Required tasks:
**1)** In the account of Ocean City Boardwalk history, when did the Music Pier open?
**2)** Carry on the account of Ocean City Boardwalk history, starting right after its final sentence.

A Trip Through The Past Down The OC Boardwalk

The Layers of Local History

 

A Trip Through The Past Down The OC Boardwalk

By Levi Fox

                 After our ‘Footsteps of the Founders’ Tour through the historic district, the next most popular walking tour of Ocean City regularly offered by Jersey Shore Tours, is surely our ‘Taste of the Shore Tour,’ which heads down the busy section of the Boardwalk, from Wonderland Pier on 6th Street down to 12th. Wonderland Pier was founded by Roy Gillian in 1965, a decade after Stainton’s Playland, which had been at the same site, was destroyed in a fire, and two decades before Gillian became Mayor of Ocean City. Both amusement parks and politics seem to run in the family as Roy’s father David Gillian had opened a Fun Deck at Plymouth Place in 1929, following the 1927 fire that destroyed much of the old Boardwalk, while Roy’s son Jay Gillian, who built the town’ first water park in 1988, has served as Mayor since 2010.

                 While there is nothing quite like the immediacy of walking along the Boardwalk while hearing about its history, the best place to learn about the Boardwalks that came before, and that 1927 fire, is the Ocean City Historical Museum, which is where I did much of the research for my Ocean City tours. In addition to the exhibit on the various boardwalks, which also documents how the shoreline has moved over the decades, the museum is home to an Interactive Boardwalk Building display that exhibit creator, and museum Executive Director, Jeff McGranahan told me was designed to engage younger audiences. The museum, which regularly brings in excellent temporary exhibits such as one on surfboards last year, has for the last three years, also held History Camps, where students learn to do research and give tours. One can also learn about several iconic Boardwalk buildings and businesses at the museum, such as the Music Pier, which opened on Independence Day of 1929, and the Moorlyn 4, built in 1901 as a bowling alley, then converted into a theatre in 1922, before being moved by horses after surviving the 1927 fire.

Extracted records:
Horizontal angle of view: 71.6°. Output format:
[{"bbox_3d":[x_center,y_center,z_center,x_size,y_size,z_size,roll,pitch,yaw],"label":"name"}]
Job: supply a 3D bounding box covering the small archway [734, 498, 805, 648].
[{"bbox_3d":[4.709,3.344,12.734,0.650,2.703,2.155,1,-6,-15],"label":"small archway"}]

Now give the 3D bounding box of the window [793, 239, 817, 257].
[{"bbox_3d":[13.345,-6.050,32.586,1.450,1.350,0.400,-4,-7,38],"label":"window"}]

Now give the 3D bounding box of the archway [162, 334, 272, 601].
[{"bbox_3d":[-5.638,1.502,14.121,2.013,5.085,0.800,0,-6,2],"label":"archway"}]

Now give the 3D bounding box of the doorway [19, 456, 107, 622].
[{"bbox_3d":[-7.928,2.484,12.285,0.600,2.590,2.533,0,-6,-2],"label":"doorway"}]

--

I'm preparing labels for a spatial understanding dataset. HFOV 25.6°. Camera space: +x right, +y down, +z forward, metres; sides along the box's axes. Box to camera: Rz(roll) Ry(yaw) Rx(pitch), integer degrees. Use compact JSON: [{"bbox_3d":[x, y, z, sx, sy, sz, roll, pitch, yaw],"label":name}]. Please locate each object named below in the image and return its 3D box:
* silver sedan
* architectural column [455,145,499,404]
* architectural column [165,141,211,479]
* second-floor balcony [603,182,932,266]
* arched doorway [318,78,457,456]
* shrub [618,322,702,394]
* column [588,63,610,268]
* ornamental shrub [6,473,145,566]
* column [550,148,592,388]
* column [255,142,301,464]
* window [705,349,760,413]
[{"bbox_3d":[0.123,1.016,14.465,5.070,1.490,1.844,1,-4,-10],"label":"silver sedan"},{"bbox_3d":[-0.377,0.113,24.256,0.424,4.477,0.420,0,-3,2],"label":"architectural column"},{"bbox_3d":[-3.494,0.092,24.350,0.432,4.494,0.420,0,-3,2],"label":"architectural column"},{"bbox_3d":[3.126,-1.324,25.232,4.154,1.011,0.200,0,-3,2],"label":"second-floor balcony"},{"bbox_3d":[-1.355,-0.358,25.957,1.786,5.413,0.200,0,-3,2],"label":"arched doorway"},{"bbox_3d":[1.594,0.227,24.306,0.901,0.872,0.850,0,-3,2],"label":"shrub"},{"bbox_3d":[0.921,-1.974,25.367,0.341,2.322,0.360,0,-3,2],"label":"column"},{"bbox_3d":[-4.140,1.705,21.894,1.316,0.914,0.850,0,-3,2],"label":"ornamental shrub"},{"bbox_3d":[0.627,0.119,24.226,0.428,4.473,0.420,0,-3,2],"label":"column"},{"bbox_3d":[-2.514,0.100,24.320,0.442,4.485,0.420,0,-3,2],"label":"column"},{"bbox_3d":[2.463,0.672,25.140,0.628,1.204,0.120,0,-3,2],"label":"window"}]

Responses to the exercise:
**1)** Independence Day of 1929.

**2)**
                 There are quite a few stories that I tell on the ‘Taste of the Shore Tour’ that are not easily told in the museum, especially those relating to the Boardwalk foods which lend that particular tour its name. Indeed, after spending two summers talking about the history of taffy and fudge, as well as chocolates and macaroons, at the James Candy Factory, I try whenever possible to integrate food history into tours, though this is the only tour where visitors regularly get to taste the past while learning about their food. For example, tour- goers learn that fudge dates to 1880s Baltimore, and likely resulted from a batch of caramels that did not cook correctly, before trying a piece in front of the Original Fudge Kitchen, which was founded by the Bogle brothers in 1972. Visitors can also sample Johnson’s Popcorn while learning how it was founded in 1940, then sold to a local teacher in the 1950s.  They then can see taffy being made on decades-old batch rollers at Shriver’s Candy, the oldest business in Ocean City that was founded in 1898.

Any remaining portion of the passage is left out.